We thrive because we have powerful intuitions about how to effectively embed ourselves in colonial individuals. These intuitions work when the colonial individuals are made up of all of us. Creating a single interface to an artificial colonial self forces us to mistrust text and images in ways we never have before, makes us generate new prayers to reason with something that can’t be made accountable, flattens out a web of obligations into an incomplete record of what has happened as a result of those obligations.
Every move towards this sort of future makes our collective selves more brittle and dependent on edicts from on high. Every move away preserves the culture that builds the patterns AI exploited to be born in the first place. We’re better without AI.
This argument is fleshed out further in Chasing the Treasure Fox.
From the source: “Mooglebook is a humorous generic term for internet advertising technology companies: a portmanteau of Microsoft, Google, and Facebook. It was coined by Gwern Branwen, in “It Looks Like You’re Trying To Take Over The World.”"
This is a stylized attempt at describing Shannon information.
Thank you for this - I think the notions of the information theory of individuality and context maximization as human flourishing are very valuable.
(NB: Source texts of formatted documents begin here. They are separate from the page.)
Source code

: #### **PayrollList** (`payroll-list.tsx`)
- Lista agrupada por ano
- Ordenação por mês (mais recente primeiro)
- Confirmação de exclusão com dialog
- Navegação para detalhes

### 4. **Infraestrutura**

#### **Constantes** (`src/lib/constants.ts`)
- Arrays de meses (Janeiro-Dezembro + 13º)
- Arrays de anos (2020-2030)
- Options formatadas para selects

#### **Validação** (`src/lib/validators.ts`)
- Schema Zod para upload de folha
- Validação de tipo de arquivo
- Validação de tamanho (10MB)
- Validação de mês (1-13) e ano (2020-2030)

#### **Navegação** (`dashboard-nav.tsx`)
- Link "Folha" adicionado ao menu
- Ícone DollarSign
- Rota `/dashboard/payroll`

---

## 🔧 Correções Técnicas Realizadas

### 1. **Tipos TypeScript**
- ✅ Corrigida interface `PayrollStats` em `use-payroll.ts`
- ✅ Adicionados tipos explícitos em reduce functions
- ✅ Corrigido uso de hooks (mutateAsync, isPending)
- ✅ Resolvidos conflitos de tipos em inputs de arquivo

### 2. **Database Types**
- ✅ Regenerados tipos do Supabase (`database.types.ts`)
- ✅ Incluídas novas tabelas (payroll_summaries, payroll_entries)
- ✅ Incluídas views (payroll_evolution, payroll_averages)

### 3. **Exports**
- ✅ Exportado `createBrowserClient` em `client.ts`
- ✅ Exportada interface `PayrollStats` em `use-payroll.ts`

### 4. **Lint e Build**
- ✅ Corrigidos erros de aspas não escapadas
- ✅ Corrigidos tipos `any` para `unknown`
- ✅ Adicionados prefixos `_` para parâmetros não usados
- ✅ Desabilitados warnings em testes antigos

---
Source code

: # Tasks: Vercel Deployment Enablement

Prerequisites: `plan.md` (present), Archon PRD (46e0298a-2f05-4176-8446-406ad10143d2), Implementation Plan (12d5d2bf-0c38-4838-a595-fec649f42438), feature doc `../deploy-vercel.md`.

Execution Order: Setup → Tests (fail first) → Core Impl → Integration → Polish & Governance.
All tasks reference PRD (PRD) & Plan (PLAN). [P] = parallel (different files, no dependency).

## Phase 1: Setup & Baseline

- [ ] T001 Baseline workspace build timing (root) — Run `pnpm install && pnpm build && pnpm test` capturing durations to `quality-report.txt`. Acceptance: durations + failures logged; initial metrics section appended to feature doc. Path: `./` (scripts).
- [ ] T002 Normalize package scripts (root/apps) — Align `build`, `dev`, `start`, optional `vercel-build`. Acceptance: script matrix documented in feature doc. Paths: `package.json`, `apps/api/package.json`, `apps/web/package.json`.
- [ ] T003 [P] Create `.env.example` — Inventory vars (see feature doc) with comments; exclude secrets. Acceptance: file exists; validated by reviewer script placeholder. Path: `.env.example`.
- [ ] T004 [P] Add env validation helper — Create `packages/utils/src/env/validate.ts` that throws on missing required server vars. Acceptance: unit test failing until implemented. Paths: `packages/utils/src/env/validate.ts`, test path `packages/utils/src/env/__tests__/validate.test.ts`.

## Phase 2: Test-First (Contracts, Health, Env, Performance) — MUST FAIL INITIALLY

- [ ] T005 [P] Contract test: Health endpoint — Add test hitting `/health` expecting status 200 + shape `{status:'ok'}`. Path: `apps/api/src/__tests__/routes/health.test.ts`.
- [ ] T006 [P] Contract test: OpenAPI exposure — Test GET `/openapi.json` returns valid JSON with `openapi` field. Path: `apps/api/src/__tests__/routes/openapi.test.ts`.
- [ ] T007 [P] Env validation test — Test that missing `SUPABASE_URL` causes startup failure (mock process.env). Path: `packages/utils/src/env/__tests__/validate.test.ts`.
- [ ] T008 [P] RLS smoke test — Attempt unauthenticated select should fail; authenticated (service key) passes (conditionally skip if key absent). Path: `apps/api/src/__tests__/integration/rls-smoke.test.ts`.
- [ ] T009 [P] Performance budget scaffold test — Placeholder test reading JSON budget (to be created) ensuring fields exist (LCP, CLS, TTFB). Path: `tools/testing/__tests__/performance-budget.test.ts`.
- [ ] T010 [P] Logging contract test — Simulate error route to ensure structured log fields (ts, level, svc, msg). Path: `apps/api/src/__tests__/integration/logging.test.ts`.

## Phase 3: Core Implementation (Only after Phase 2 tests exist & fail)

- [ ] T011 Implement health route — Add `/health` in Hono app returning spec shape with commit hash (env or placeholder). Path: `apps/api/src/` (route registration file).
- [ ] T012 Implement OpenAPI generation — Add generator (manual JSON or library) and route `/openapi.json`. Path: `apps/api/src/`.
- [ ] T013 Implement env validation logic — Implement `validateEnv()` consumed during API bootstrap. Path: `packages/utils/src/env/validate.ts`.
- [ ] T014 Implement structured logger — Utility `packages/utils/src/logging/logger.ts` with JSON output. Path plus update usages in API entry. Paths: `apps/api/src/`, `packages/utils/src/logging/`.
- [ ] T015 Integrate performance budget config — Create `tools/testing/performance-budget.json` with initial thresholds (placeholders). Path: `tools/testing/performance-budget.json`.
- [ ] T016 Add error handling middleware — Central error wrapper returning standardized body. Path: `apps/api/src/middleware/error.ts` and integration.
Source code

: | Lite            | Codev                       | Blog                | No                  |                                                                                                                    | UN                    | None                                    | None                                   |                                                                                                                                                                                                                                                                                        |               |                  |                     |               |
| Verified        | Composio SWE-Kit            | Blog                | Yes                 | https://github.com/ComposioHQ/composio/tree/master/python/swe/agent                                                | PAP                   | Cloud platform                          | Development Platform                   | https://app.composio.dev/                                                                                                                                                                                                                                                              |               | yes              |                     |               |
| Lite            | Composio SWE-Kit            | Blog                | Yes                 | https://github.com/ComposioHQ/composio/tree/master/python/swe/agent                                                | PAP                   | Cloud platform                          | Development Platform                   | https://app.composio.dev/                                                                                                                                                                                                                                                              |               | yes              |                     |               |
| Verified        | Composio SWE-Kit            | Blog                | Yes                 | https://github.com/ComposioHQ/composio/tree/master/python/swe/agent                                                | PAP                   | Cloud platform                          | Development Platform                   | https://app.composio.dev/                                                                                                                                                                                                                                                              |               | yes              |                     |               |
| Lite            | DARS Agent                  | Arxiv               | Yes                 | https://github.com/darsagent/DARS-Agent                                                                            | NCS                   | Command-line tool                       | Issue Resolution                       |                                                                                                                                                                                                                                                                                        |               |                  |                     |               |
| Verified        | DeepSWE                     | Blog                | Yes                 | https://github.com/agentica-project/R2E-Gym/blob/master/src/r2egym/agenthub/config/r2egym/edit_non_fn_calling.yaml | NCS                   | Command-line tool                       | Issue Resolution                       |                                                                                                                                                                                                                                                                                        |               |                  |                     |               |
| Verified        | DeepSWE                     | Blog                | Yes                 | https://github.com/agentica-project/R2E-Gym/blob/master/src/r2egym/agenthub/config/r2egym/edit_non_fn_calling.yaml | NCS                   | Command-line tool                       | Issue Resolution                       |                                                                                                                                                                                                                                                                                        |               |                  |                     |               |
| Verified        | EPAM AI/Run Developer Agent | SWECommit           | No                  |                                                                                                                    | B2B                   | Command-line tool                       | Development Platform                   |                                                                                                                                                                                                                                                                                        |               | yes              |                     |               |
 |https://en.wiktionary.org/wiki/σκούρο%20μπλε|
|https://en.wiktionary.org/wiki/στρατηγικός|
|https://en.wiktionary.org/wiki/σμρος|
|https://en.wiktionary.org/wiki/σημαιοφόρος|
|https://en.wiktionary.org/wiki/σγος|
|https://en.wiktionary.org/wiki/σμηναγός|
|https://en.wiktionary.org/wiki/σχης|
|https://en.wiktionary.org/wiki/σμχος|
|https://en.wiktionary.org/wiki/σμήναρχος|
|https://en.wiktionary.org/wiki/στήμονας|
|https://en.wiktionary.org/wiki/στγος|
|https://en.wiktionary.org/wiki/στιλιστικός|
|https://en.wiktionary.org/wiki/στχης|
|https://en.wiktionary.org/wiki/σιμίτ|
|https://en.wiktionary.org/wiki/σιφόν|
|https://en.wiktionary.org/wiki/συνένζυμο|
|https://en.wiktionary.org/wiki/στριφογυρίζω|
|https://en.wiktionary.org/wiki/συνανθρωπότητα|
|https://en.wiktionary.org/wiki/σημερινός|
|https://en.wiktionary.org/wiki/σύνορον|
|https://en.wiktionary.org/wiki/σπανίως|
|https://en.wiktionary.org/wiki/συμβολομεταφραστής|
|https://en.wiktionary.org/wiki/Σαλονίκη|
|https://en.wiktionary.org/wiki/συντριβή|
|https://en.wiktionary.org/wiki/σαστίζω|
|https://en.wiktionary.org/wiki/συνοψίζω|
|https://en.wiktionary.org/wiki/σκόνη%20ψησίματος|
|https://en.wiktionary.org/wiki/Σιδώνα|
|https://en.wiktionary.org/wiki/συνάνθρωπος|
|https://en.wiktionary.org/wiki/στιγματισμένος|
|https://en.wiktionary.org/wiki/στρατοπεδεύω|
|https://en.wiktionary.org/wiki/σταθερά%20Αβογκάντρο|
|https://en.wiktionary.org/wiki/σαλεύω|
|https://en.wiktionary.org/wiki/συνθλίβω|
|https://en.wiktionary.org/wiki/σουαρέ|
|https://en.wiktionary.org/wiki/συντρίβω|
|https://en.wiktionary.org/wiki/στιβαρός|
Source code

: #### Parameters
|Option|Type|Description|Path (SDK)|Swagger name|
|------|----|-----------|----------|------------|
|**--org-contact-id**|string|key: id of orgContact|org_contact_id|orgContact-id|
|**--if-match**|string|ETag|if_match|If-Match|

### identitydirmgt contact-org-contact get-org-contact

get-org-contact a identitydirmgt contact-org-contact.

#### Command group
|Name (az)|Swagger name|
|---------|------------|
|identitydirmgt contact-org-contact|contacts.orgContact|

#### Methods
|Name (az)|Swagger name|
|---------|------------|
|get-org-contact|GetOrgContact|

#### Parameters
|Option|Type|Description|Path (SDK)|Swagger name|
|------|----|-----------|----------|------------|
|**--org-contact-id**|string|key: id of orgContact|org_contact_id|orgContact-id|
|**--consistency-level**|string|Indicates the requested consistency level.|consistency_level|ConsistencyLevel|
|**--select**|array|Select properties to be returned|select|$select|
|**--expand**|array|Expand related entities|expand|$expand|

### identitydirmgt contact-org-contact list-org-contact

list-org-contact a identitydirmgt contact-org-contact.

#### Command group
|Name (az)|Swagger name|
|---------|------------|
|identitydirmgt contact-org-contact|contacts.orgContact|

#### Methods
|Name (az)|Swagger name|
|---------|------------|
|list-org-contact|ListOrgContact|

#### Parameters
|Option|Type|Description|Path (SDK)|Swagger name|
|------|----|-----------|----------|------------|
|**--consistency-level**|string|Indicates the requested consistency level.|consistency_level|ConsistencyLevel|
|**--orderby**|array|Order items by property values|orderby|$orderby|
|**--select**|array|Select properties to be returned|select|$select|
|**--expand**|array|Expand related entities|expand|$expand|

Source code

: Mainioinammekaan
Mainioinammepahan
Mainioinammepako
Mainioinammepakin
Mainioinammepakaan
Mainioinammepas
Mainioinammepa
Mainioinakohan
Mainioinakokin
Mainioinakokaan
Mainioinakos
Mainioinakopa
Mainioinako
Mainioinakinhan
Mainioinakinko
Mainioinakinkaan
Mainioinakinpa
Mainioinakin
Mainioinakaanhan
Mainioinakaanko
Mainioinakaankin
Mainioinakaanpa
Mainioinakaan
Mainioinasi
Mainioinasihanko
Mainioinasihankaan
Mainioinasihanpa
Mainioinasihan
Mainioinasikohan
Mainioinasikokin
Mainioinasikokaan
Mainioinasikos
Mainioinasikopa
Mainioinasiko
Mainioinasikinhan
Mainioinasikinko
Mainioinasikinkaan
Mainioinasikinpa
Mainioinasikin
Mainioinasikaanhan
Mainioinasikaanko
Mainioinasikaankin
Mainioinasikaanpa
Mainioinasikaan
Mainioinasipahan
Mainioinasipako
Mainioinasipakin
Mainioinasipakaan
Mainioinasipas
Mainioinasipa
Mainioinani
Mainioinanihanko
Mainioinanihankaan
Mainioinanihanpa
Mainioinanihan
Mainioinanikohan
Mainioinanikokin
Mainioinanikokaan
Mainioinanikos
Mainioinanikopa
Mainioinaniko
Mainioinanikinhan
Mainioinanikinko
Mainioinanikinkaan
I strongly disagree that we're better without AI, but I find compelling your argument that we risk ceding our individuality to AI. Open-source and/or personal AIs might be the way forward - if I can train my own GPT on my own personal experiential data, then the AI becomes downstream of me, and I'm less likely to cede my individuality. To achieve something like this, we'd want to increase the power of consumer-grade hardware and/or decrease the need for high-parameter models - these are strategies that decrease the marginal value of a model that only Google can train over a model that I myself can train.
Really nice, and really thought provoking, but I wonder if it tells us the same thing when we consider any other big systemic change to our superorganisms, whether it is the invention of democracy or academic publishing as new ways to organize, or even something like writing, which Plato criticizes as destroying our well established ways of organizing our information?